Он закончил последнюю свою книгу этой светлой молитвой. И с этим же врачующим чувством и сегодня еще закрываем ее и мы. Но настоящего покоя нет. Мятежный художник как будто минует в этой книге вопросы века, бежит от них, проговорившись с отвращением разве только в рассказе «Пионер — всем пример», где из балованного пионера, поджигающего брошенную избу из одного желания посмотреть, как она будет гореть, вырастет демократический депутат, который будет выжигать всю материнскую Россию.

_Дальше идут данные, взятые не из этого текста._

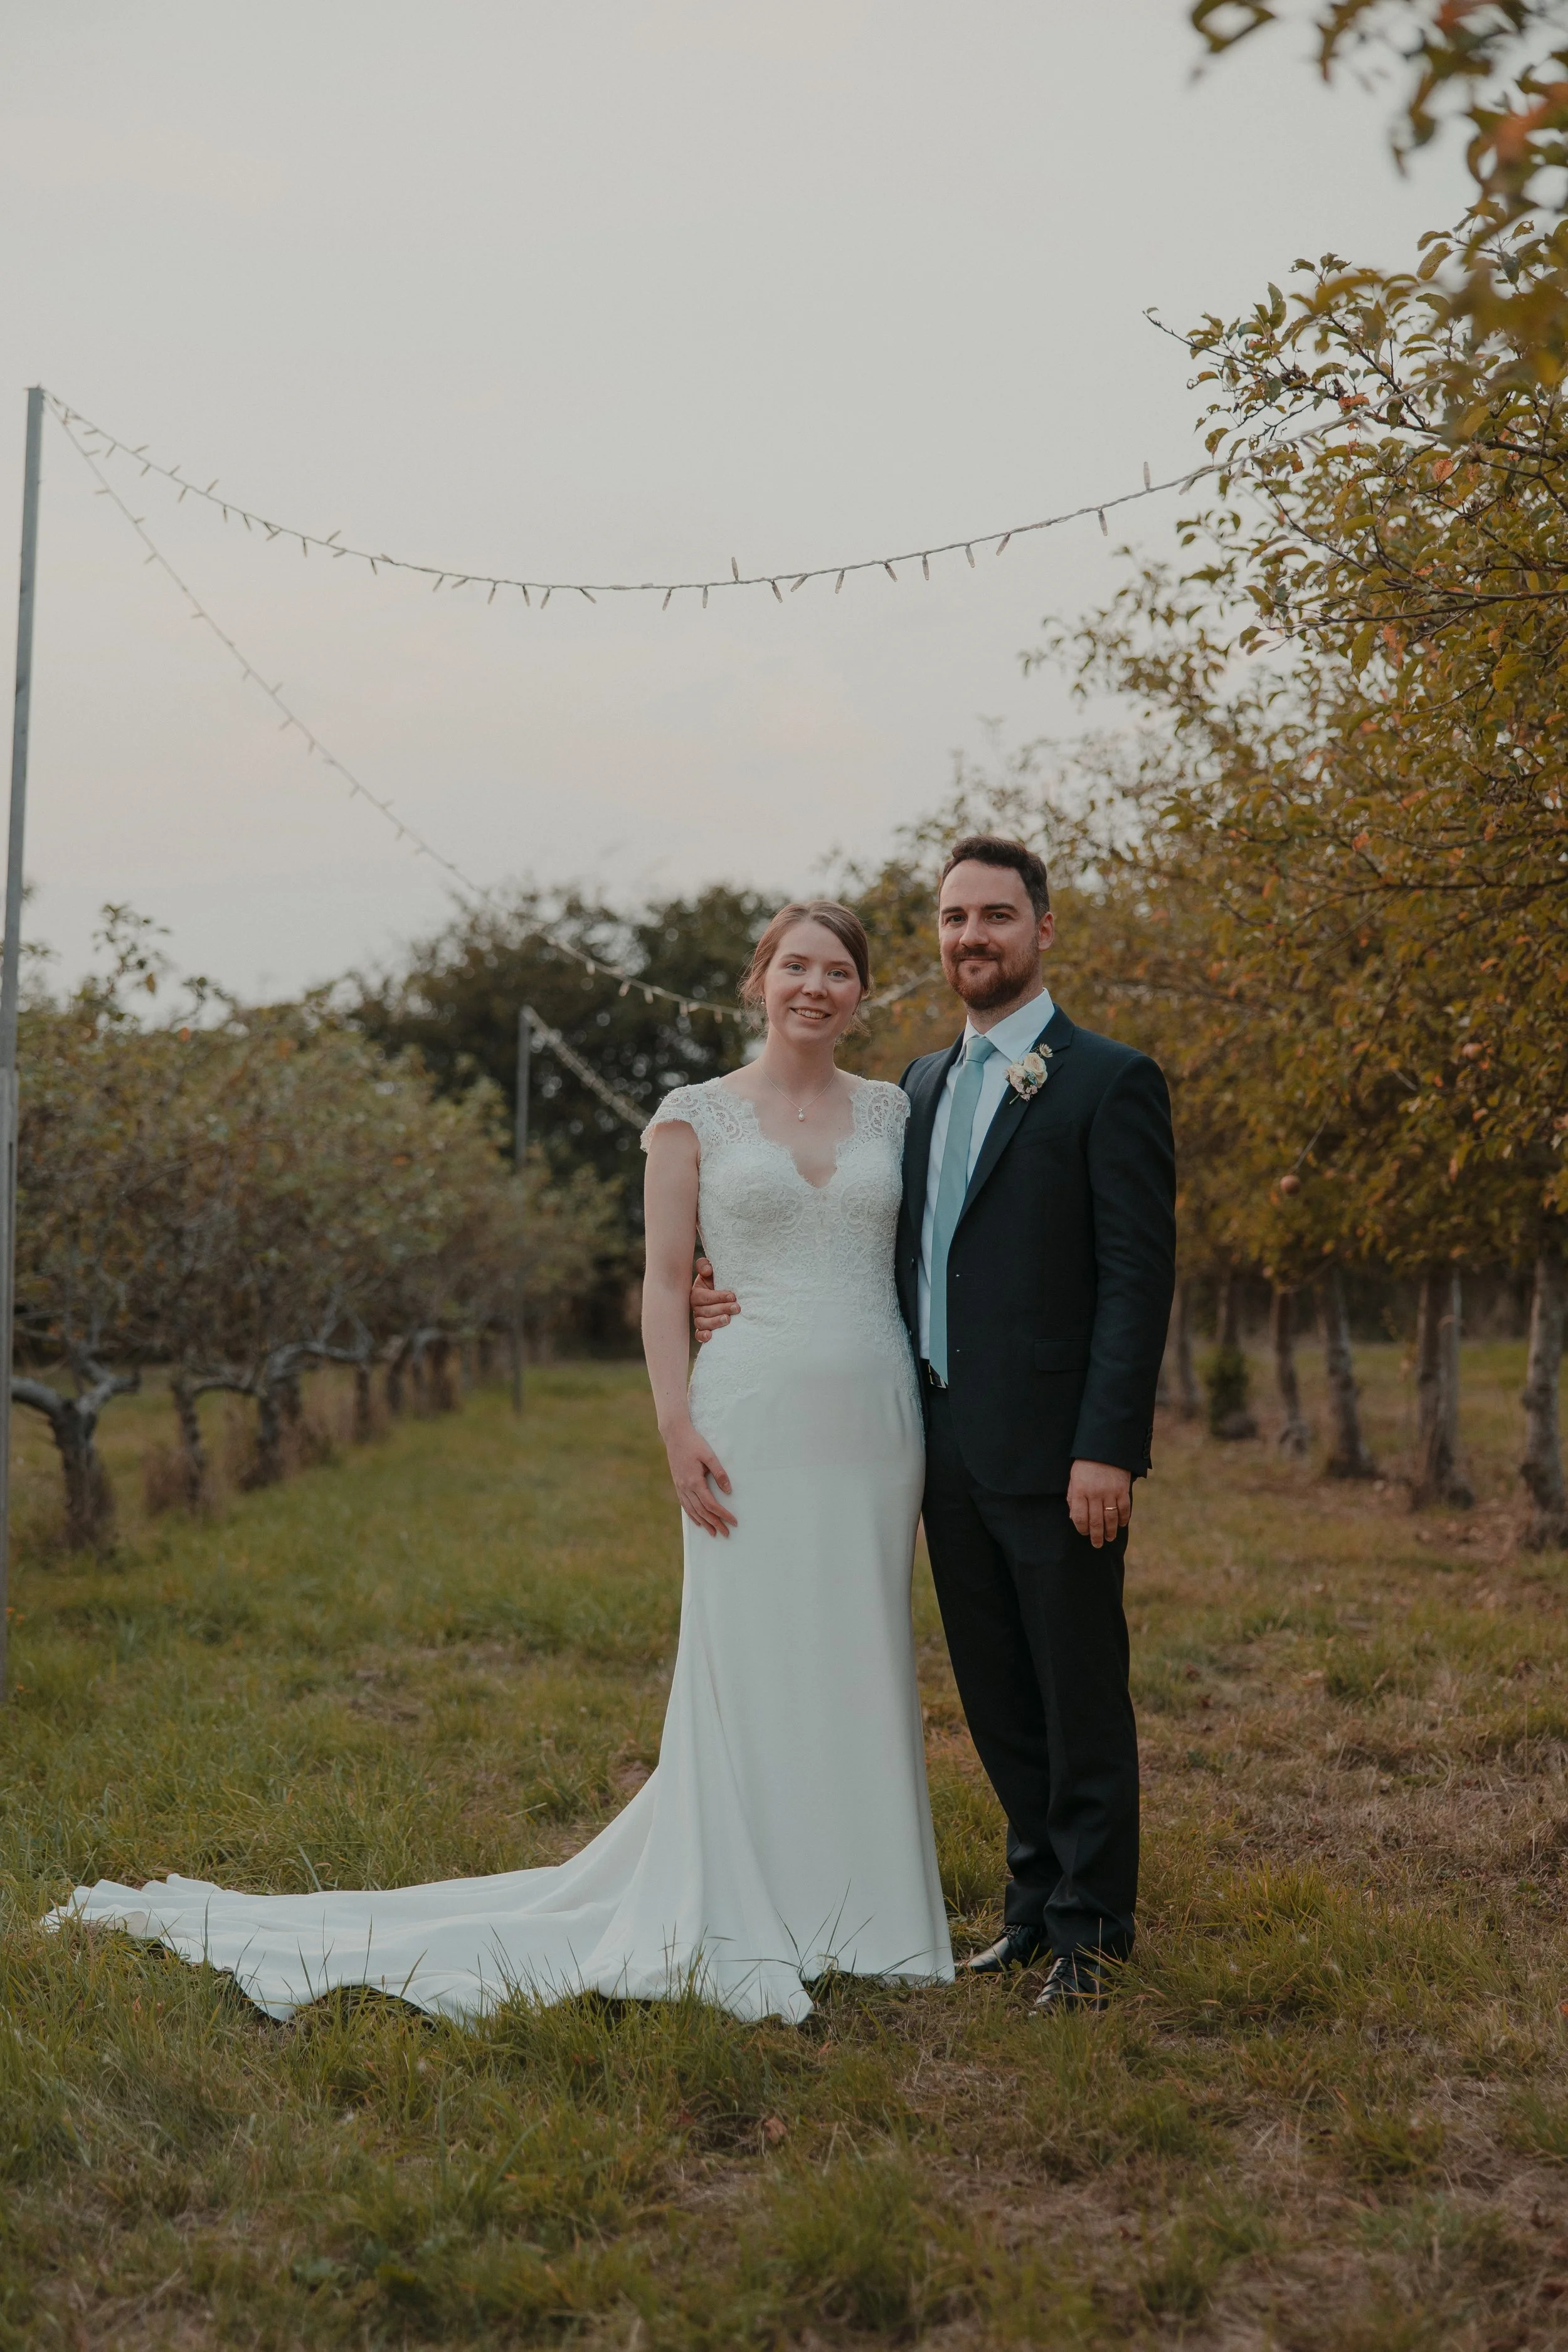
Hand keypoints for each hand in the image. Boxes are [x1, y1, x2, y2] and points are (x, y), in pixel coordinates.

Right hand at [662, 1417, 736, 1536]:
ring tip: (713, 1533)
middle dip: (715, 1523)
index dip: (723, 1514)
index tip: (733, 1521)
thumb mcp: (709, 1455)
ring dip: (703, 1523)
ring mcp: (680, 1486)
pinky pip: (684, 1504)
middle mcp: (686, 1487)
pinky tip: (697, 1521)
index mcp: (694, 1481)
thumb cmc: (694, 1443)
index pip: (711, 1504)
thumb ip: (719, 1473)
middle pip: (702, 1511)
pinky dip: (692, 1515)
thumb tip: (728, 1490)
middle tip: (726, 1534)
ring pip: (692, 1511)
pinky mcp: (677, 1484)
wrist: (675, 1434)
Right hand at [691, 1256, 738, 1344]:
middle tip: (736, 1308)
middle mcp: (696, 1307)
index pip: (704, 1296)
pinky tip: (710, 1336)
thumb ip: (705, 1265)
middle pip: (705, 1311)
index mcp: (696, 1293)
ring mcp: (699, 1318)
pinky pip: (699, 1335)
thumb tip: (707, 1270)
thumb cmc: (717, 1281)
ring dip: (715, 1322)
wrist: (723, 1292)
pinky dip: (703, 1336)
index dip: (718, 1297)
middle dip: (722, 1309)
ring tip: (728, 1320)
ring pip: (702, 1323)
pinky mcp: (703, 1329)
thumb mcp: (711, 1271)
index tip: (733, 1296)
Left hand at [1067, 1460, 1131, 1548]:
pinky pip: (1124, 1509)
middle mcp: (1094, 1494)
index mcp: (1079, 1491)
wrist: (1105, 1446)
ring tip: (1109, 1538)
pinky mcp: (1122, 1490)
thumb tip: (1073, 1517)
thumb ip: (1072, 1497)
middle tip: (1097, 1544)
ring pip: (1110, 1518)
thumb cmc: (1086, 1463)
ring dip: (1110, 1531)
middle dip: (1096, 1536)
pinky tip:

А в остальном все как в лучшие дни и годы, когда силы его были в расцвете и народная любовь к нему всеобща. Его молодые коллеги, да часто и сверстники бежали вперед сломя голову, к новым сюжетам и новому человеку, а он «отставал», договаривая старое, даже подчеркивая это старое ссылкой на давность замыслов, но эта «отсталость» здоровой жизни, которой не надо забегать вперед себя, чтобы чувствовать мерный шаг времени, не совпадающий с суетливым календарем.
Оттого книга и казалась при рождении «очередной» и как будто знакомой героями и бытом. Но, вслушавшись, все-таки на глубине мы уже ловили сбивающееся дыхание нынешнего дня и нынешней тоски и тревоги, нынешней духовной неотчетливости. Гони мир в дверь, он постучит в окно. И покоя в душе не будет. Не будет и однозначного отношения к Виктору Петровичу Астафьеву, потому что теперь он уже он так и останется там, предпочитая жить и погибать с человеком, с высшей его правдой, которую сам-то человек часто и уступить готов, да художник ему не позволит и тем убережет полноту, яркость, молодость и нетускнеющую свежесть жизни. Наш диалог с ним еще долго будет труден, но как хочется думать, что Господь не зря время от времени посылает «круглые даты» юбилеев великих художников в надежде, что мы еще научимся слышать друг друга лучше и бережнее, потому что труд этот не кончается со смертью писателя и, пока живы его книги, слава Богу, труд этот навсегда останется обоюден.